━━━ Raw data

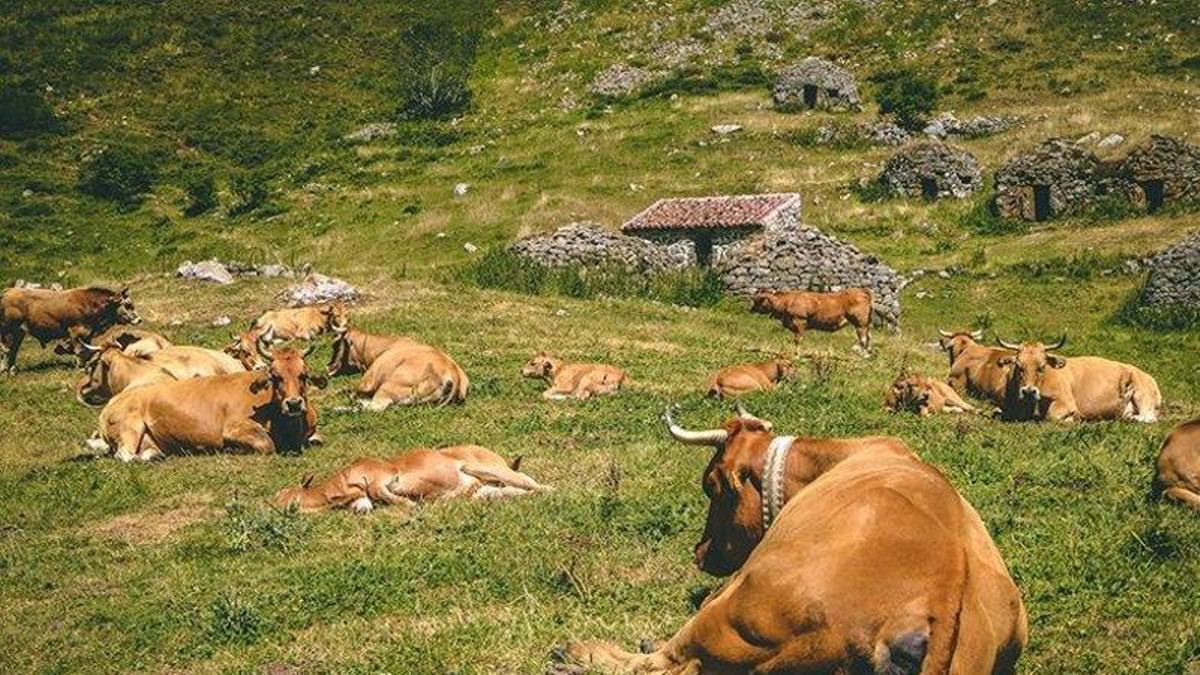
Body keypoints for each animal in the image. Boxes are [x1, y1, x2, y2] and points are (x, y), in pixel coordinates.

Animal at [1, 285, 140, 373]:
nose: (139, 319)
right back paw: (5, 369)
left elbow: (86, 350)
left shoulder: (87, 335)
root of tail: (8, 291)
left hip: (19, 333)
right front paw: (81, 368)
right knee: (6, 350)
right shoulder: (76, 333)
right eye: (128, 305)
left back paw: (12, 369)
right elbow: (80, 350)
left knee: (13, 349)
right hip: (8, 331)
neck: (90, 304)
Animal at [91, 337, 322, 462]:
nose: (294, 403)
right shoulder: (234, 428)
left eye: (304, 374)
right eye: (275, 376)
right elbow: (267, 445)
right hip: (129, 428)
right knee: (125, 455)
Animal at [554, 405, 1027, 674]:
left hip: (733, 617)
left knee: (663, 662)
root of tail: (941, 594)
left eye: (710, 485)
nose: (700, 552)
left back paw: (579, 653)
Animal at [750, 288, 885, 351]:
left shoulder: (800, 321)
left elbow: (798, 340)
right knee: (869, 336)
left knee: (863, 338)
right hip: (866, 323)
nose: (751, 310)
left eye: (758, 301)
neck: (788, 301)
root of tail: (861, 290)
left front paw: (797, 352)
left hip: (860, 322)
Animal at [995, 336, 1161, 423]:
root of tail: (1148, 376)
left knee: (1148, 417)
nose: (1029, 392)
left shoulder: (1066, 402)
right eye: (1019, 366)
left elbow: (1051, 416)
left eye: (1041, 367)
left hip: (1142, 394)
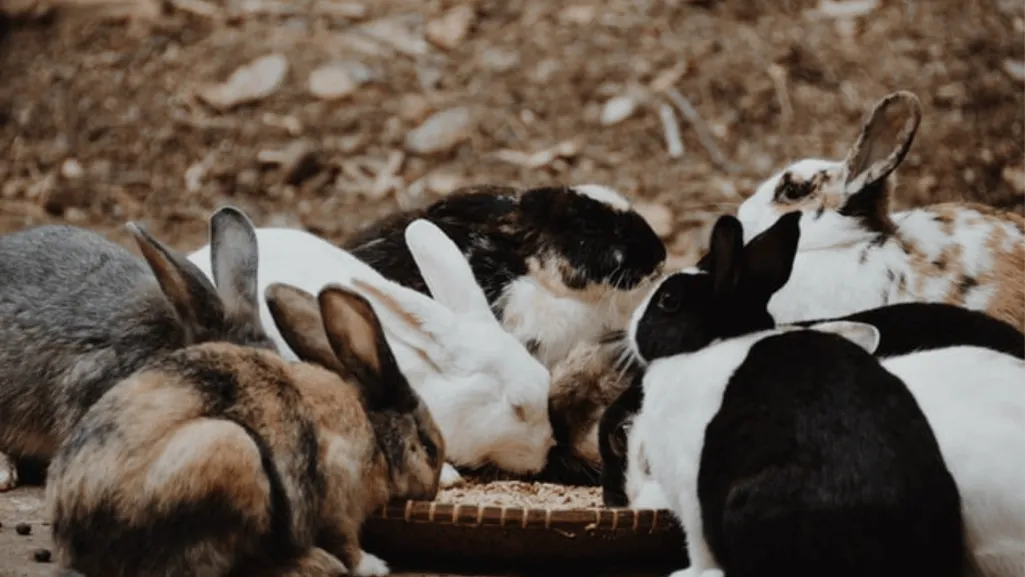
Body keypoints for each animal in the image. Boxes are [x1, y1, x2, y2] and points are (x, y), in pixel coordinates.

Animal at [47, 282, 444, 577]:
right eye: (430, 448)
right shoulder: (339, 499)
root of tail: (75, 537)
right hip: (231, 455)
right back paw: (316, 563)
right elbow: (347, 542)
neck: (375, 434)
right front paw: (373, 566)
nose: (432, 489)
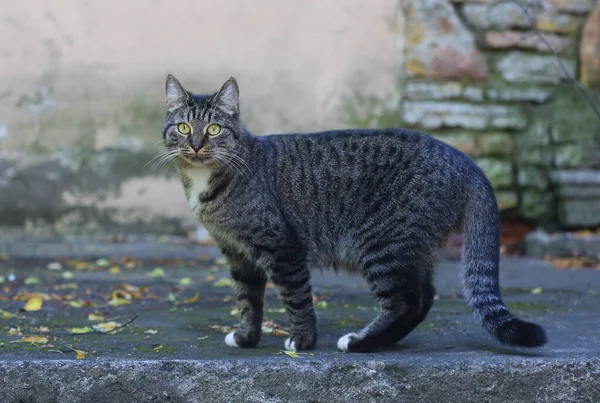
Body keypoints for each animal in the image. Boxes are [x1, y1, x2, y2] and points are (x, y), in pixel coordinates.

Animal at [162, 76, 548, 354]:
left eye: (213, 129)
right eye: (183, 127)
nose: (196, 144)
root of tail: (466, 161)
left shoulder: (283, 248)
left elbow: (296, 298)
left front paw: (302, 341)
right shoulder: (238, 253)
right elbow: (248, 300)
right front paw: (246, 337)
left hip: (381, 242)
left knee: (406, 301)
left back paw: (361, 342)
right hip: (409, 246)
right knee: (424, 297)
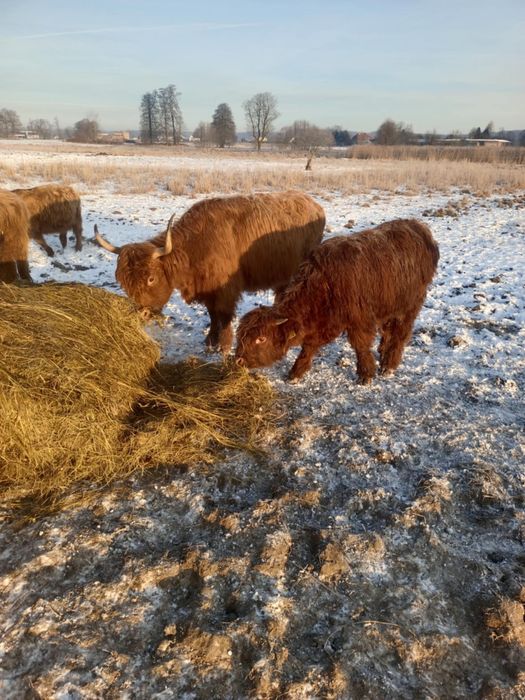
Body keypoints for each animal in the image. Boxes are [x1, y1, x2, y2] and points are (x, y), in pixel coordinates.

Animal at [95, 191, 326, 353]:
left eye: (151, 279)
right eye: (123, 282)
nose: (142, 313)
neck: (197, 245)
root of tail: (314, 205)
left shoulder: (226, 290)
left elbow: (224, 315)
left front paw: (224, 346)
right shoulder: (208, 289)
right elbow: (212, 315)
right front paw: (210, 341)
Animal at [235, 219, 439, 383]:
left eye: (261, 339)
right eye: (240, 335)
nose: (238, 360)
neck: (324, 284)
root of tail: (419, 227)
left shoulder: (359, 320)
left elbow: (361, 346)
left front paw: (366, 374)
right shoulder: (322, 324)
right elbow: (308, 347)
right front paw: (296, 373)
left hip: (411, 304)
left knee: (401, 333)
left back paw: (389, 364)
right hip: (389, 302)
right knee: (388, 328)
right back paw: (382, 350)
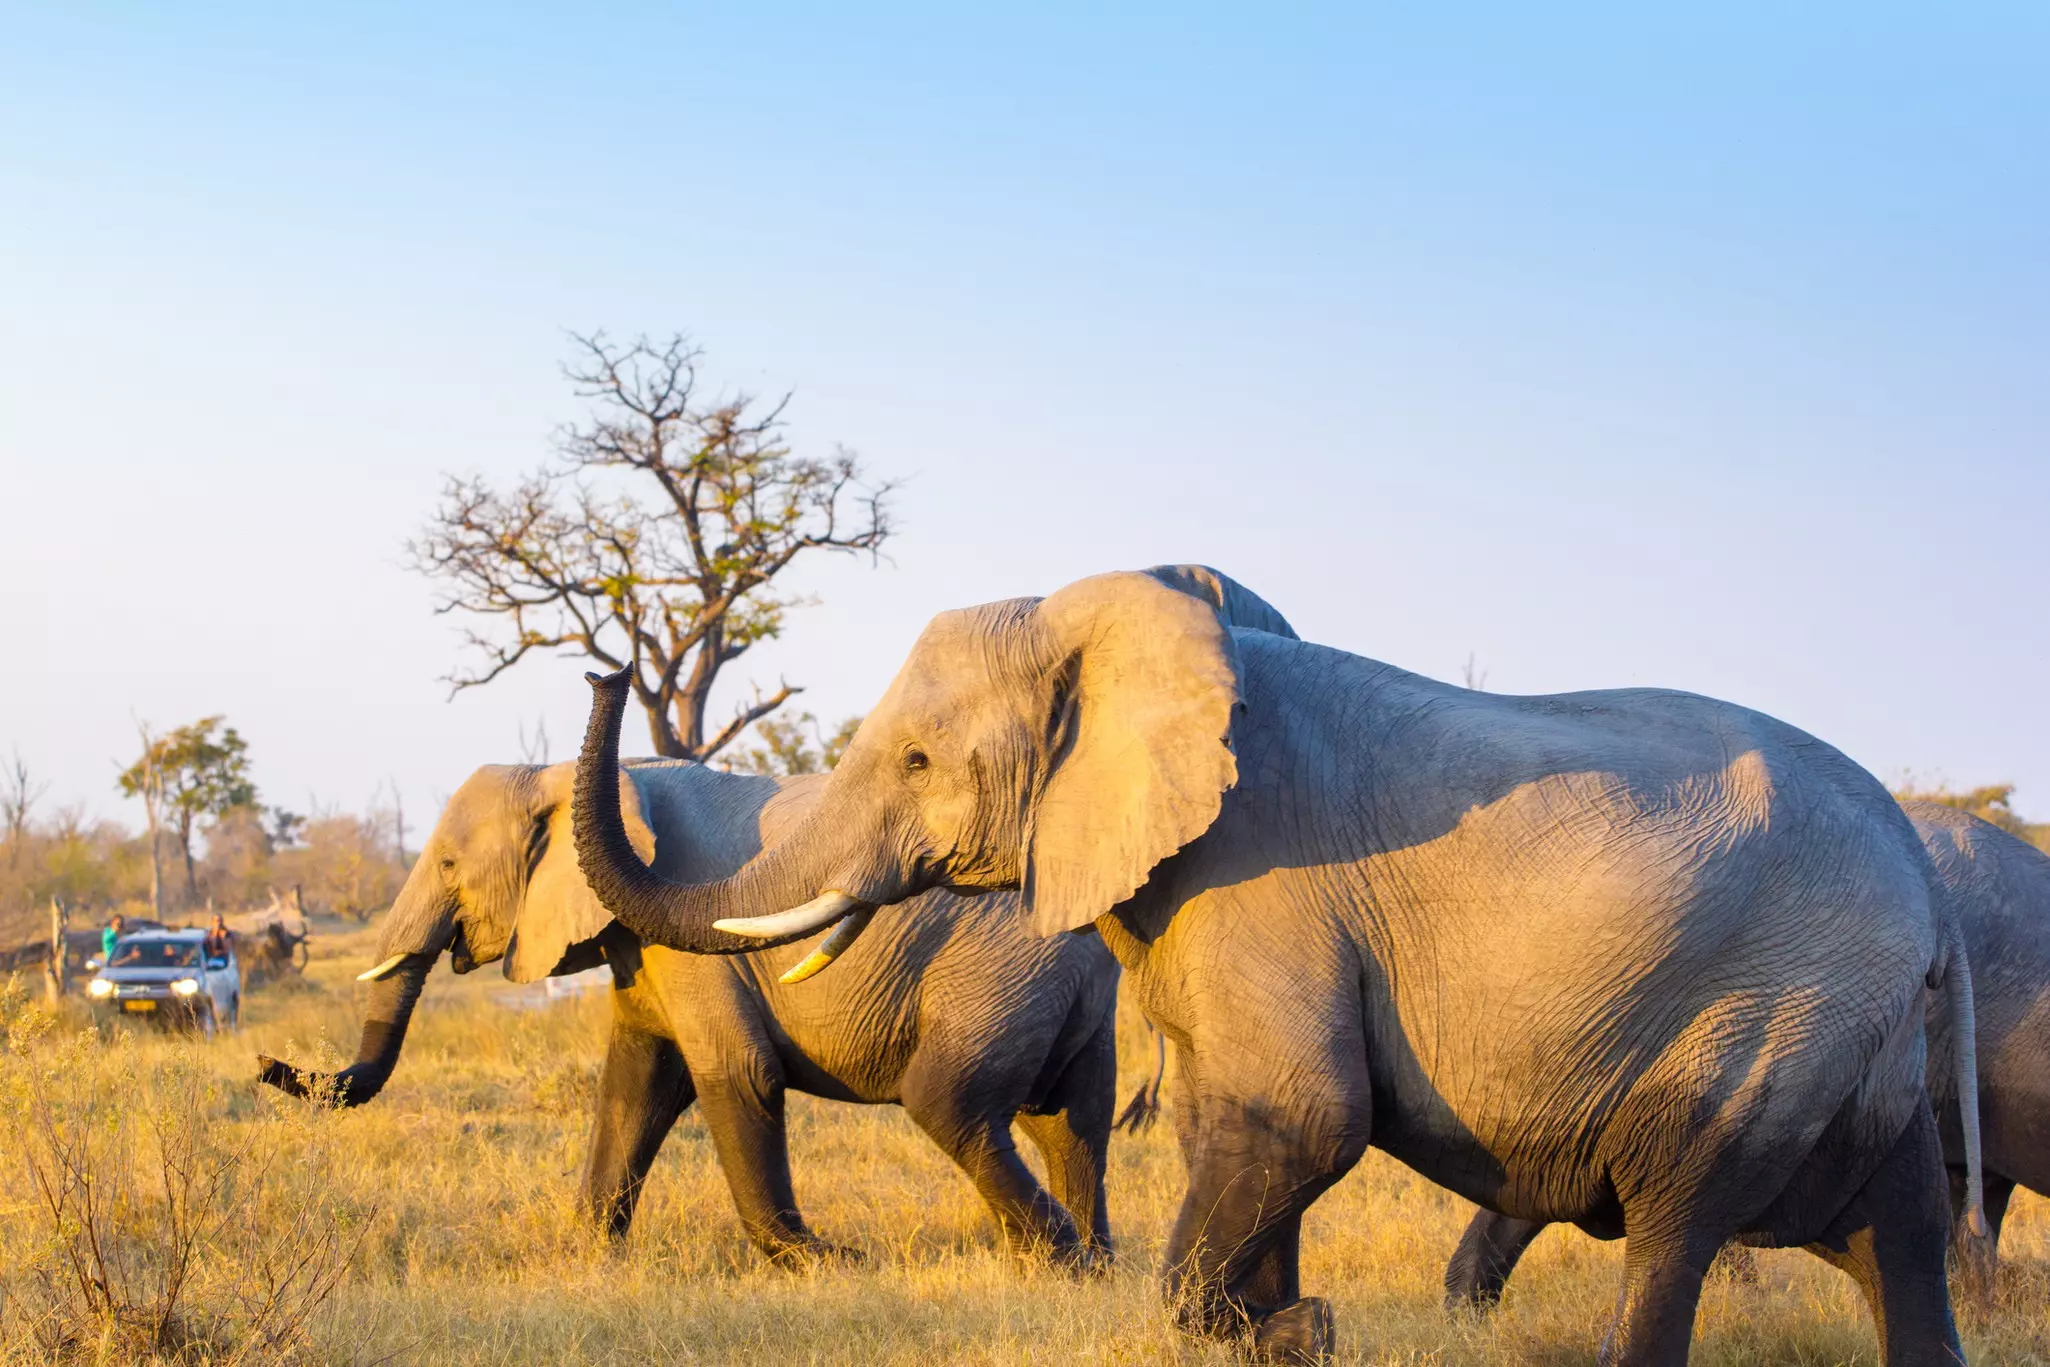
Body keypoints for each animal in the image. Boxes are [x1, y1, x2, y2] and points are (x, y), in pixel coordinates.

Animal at [257, 757, 1118, 1268]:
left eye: (444, 864)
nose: (264, 1064)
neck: (573, 775)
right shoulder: (640, 943)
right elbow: (635, 1082)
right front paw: (588, 1250)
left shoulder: (695, 938)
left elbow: (735, 1070)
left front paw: (821, 1262)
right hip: (1056, 990)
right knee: (1069, 1119)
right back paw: (1090, 1260)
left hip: (995, 975)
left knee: (951, 1102)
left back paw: (1056, 1259)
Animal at [571, 563, 1986, 1366]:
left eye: (918, 760)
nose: (602, 666)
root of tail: (1929, 896)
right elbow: (1237, 1123)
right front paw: (1284, 1329)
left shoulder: (1267, 880)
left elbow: (1305, 1117)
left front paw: (1298, 1329)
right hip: (1852, 1046)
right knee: (1901, 1237)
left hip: (1768, 1017)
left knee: (1675, 1219)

━━━━━━

* **Work request**
If a line in the material above contains the word "nose", copy it.

* **Response to this exercise**
nose: (139, 319)
nose: (294, 403)
nose: (700, 552)
nose: (751, 310)
nose: (1029, 392)
nose: (432, 489)
nose: (196, 144)
nose: (142, 313)
nose: (238, 360)
nose: (264, 1064)
nose: (602, 666)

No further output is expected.